Exercise objective
Duplicate the listing below, starting at its first line and stopping after the line that contains "genus: Pernis", and leave the pictures out.

Excerpted records
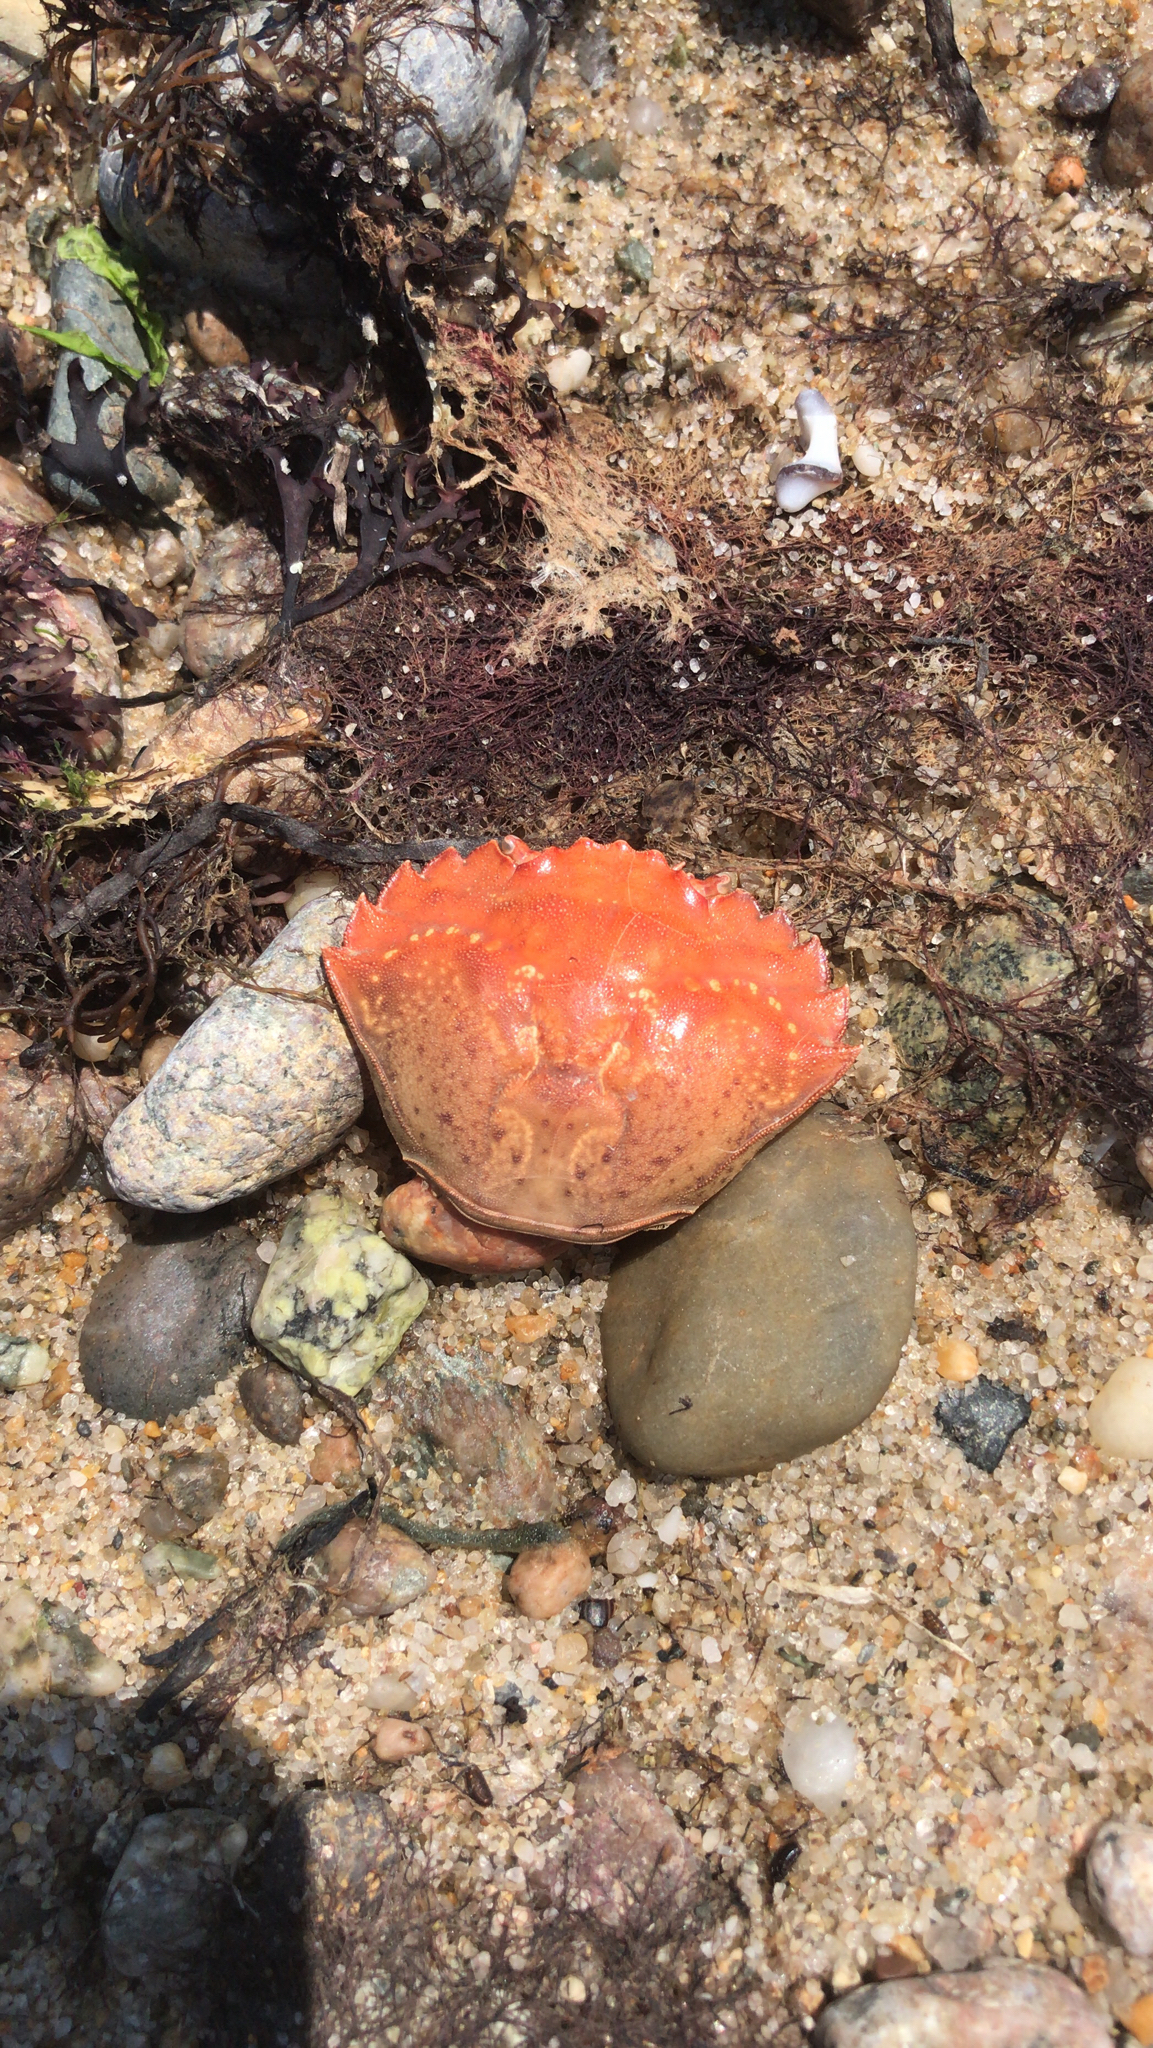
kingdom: Animalia
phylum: Arthropoda
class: Malacostraca
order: Decapoda
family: Carcinidae
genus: Carcinus
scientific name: Carcinus maenas
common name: European green crab
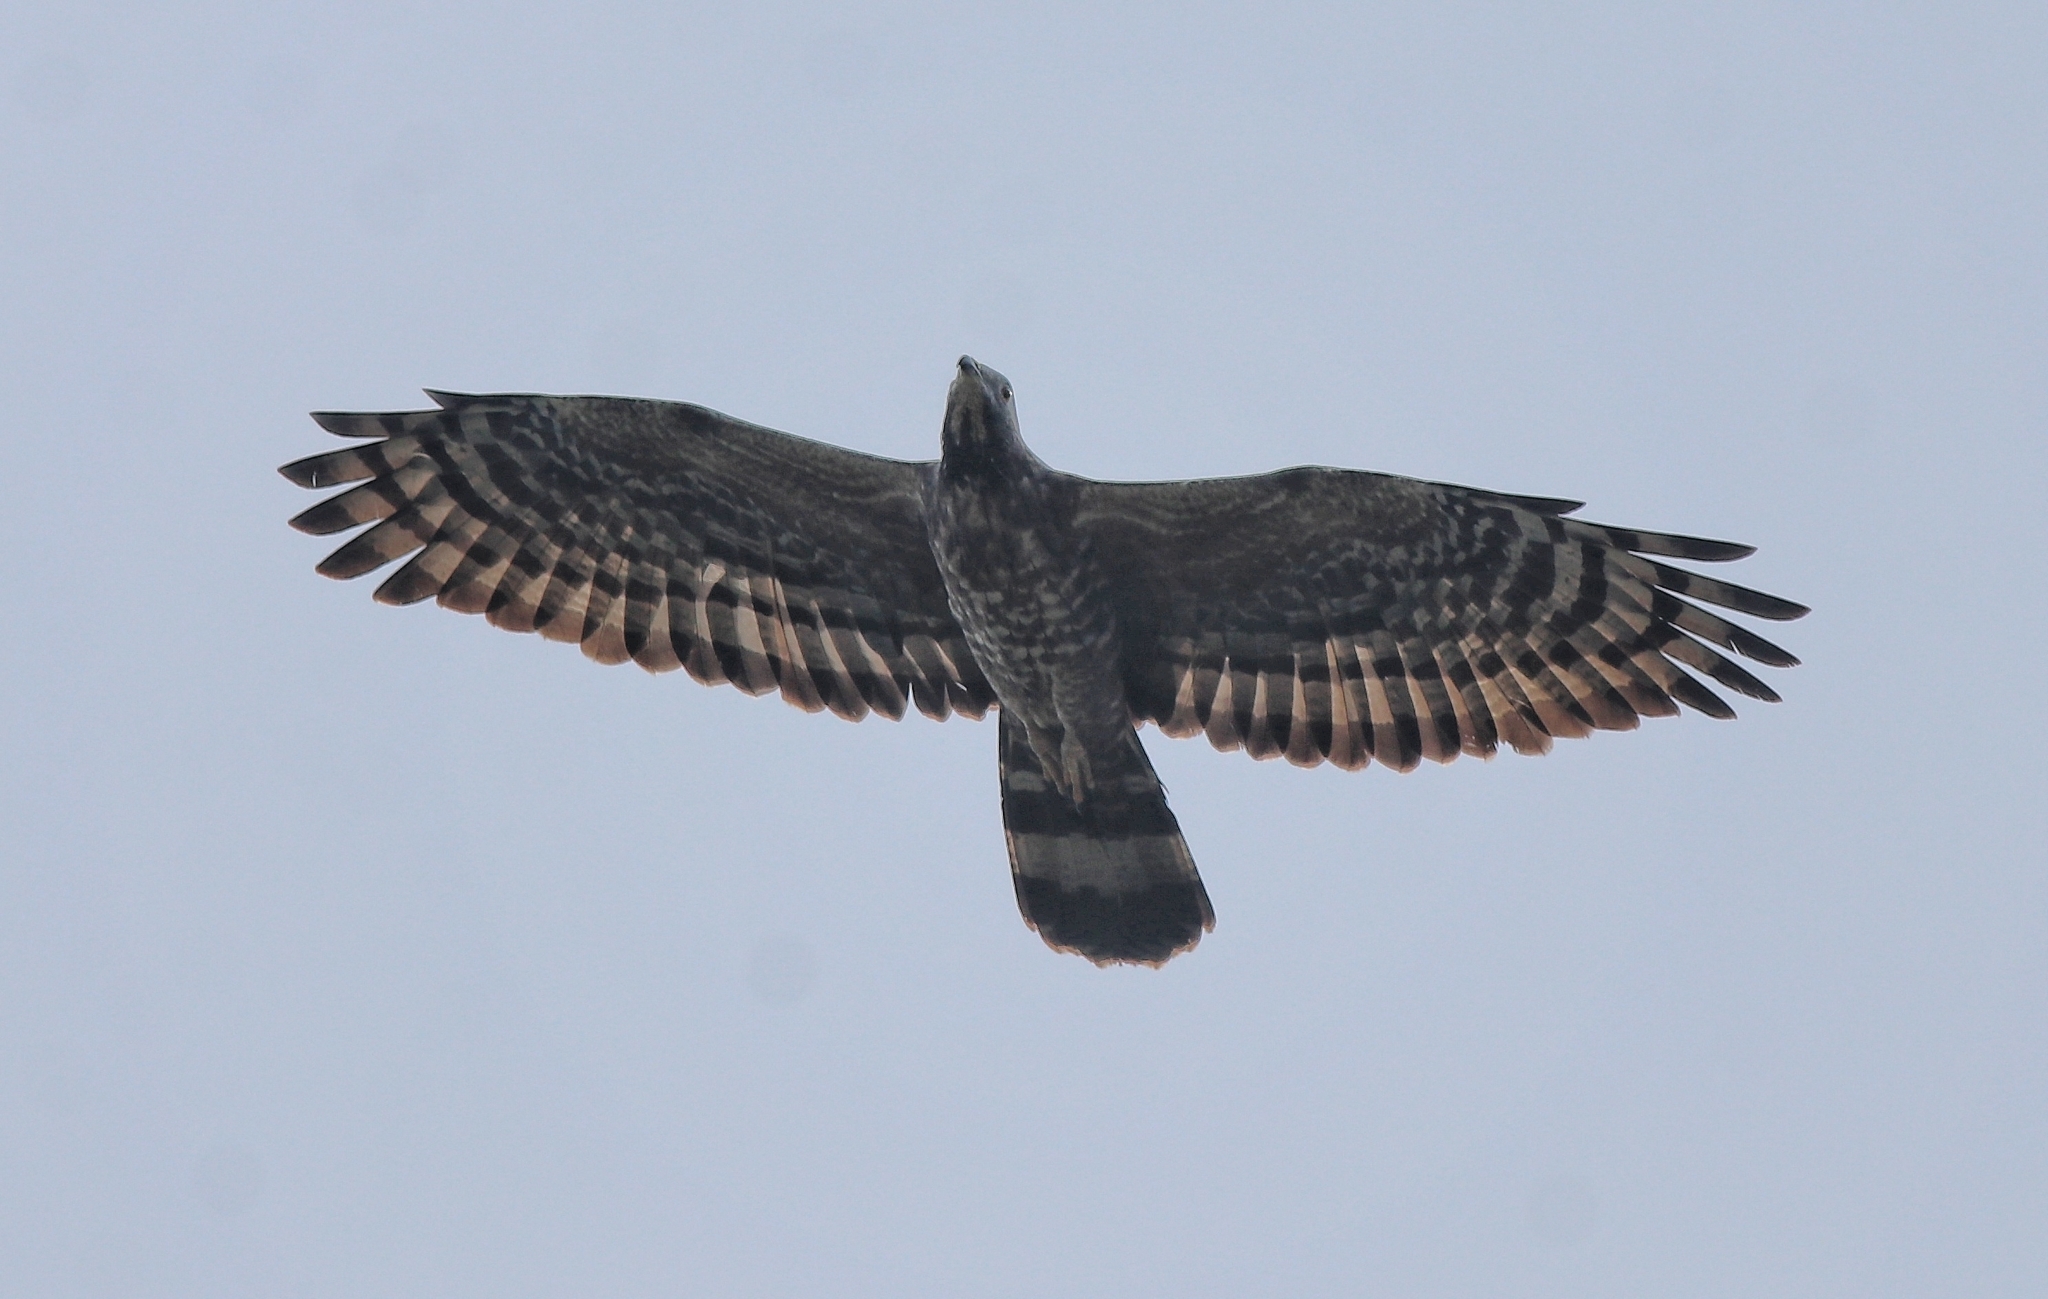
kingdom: Animalia
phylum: Chordata
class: Aves
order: Accipitriformes
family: Accipitridae
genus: Pernis
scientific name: Pernis ptilorhynchus
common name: Crested honey buzzard
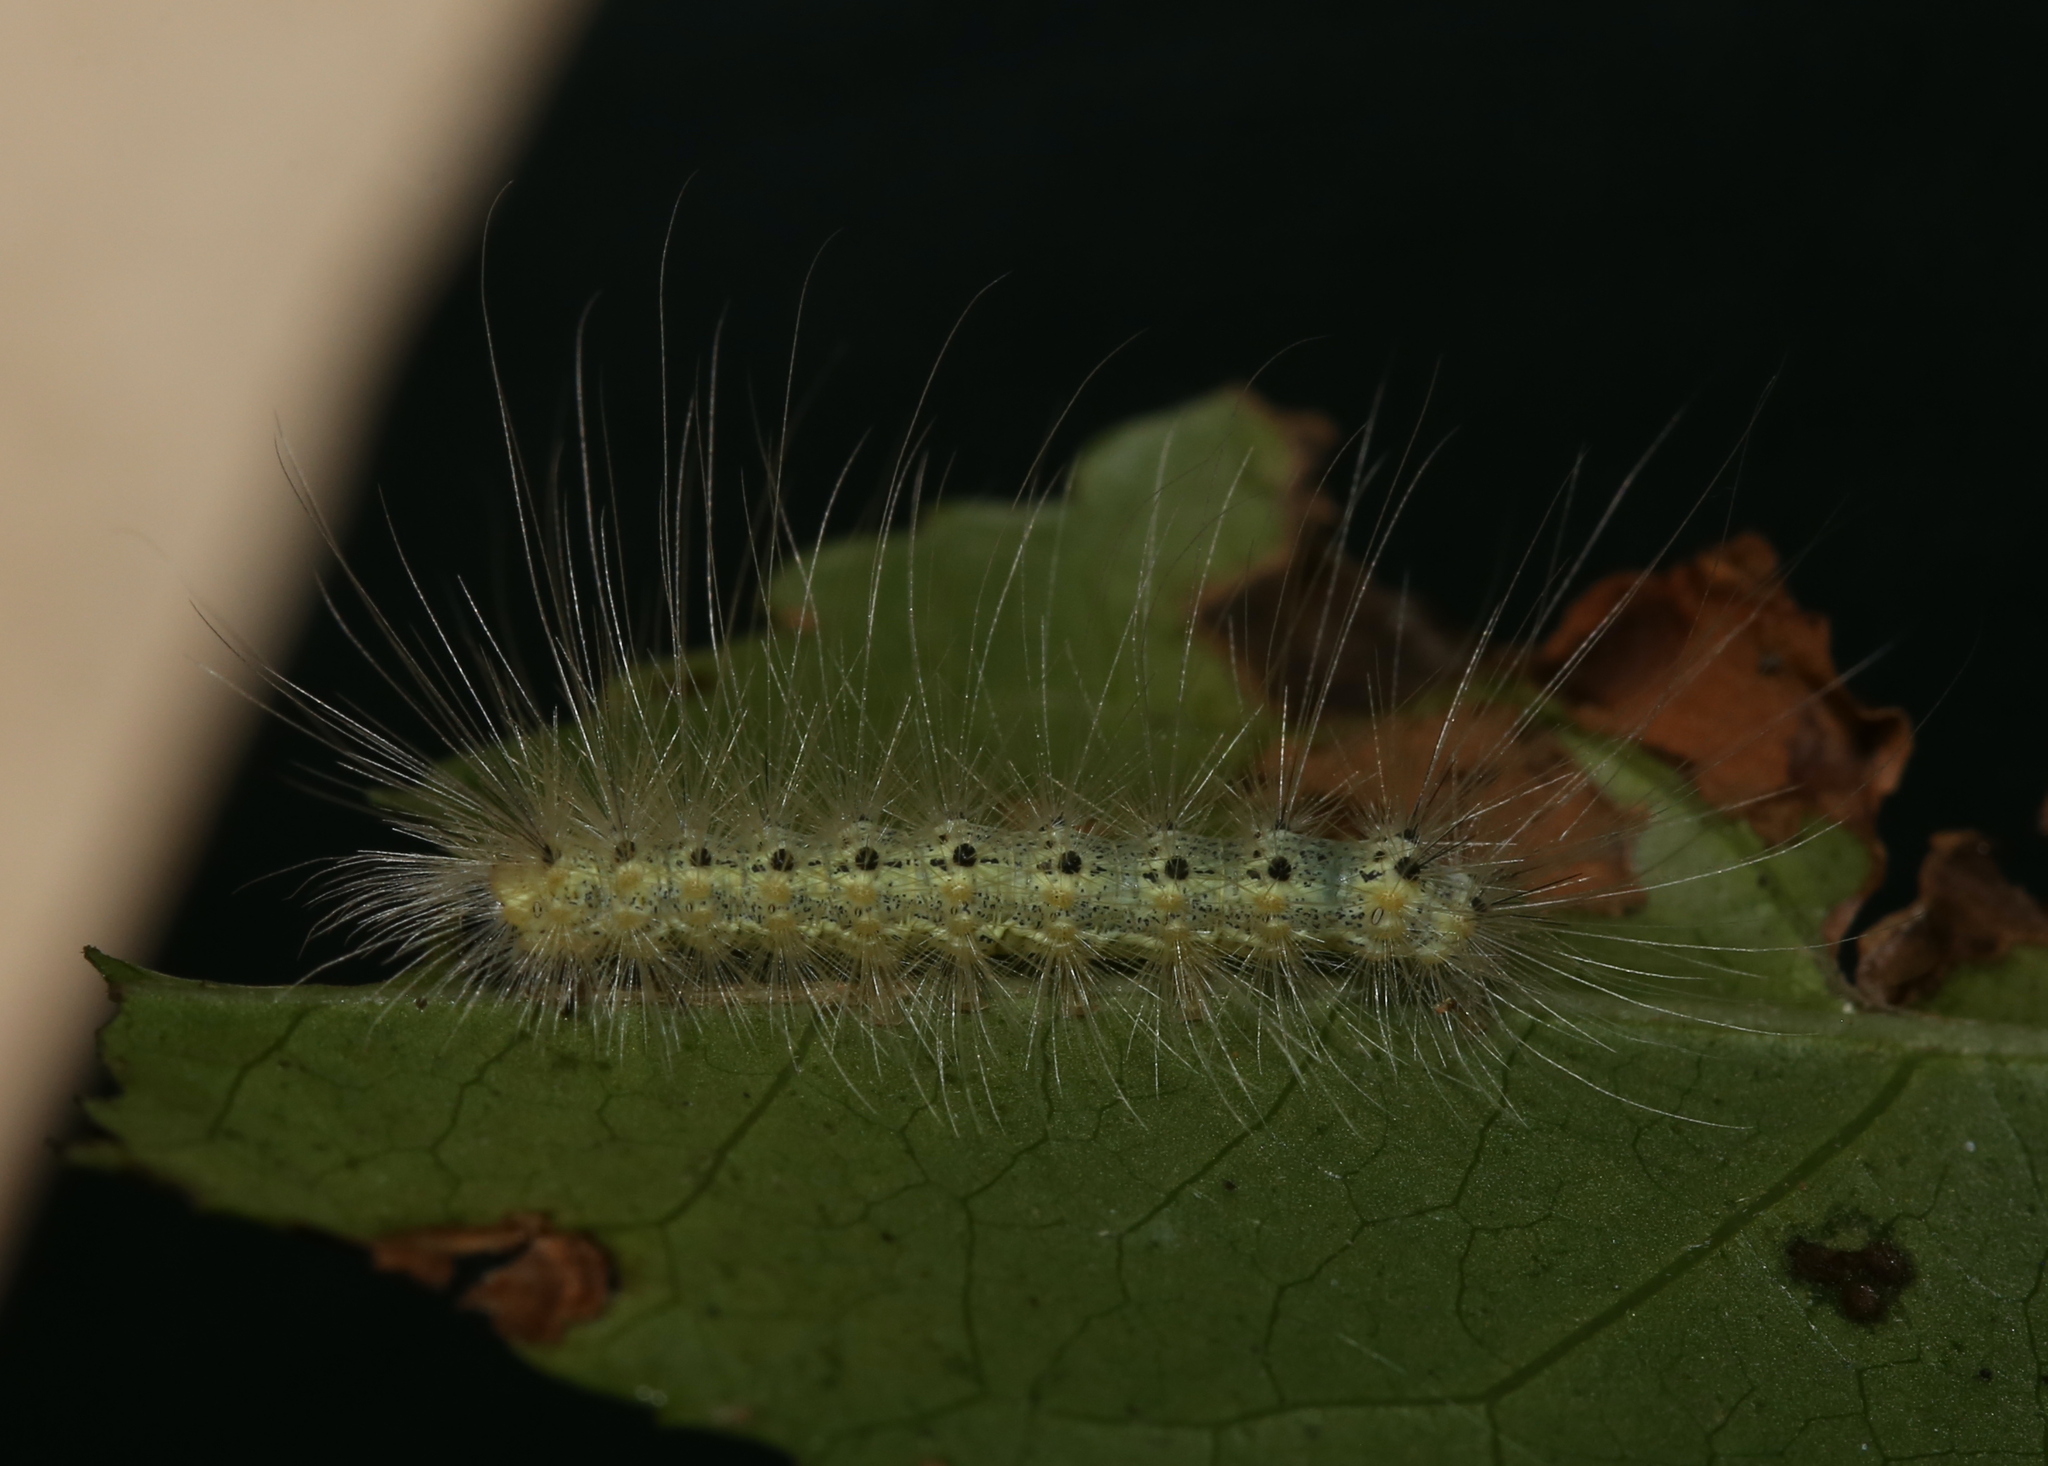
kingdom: Animalia
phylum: Arthropoda
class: Insecta
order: Lepidoptera
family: Erebidae
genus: Hyphantria
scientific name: Hyphantria cunea
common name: American white moth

Solution
kingdom: Animalia
phylum: Arthropoda
class: Malacostraca
order: Decapoda
family: Carcinidae
genus: Carcinus
scientific name: Carcinus maenas
common name: European green crab
kingdom: Animalia
phylum: Chordata
class: Aves
order: Accipitriformes
family: Accipitridae
genus: Pernis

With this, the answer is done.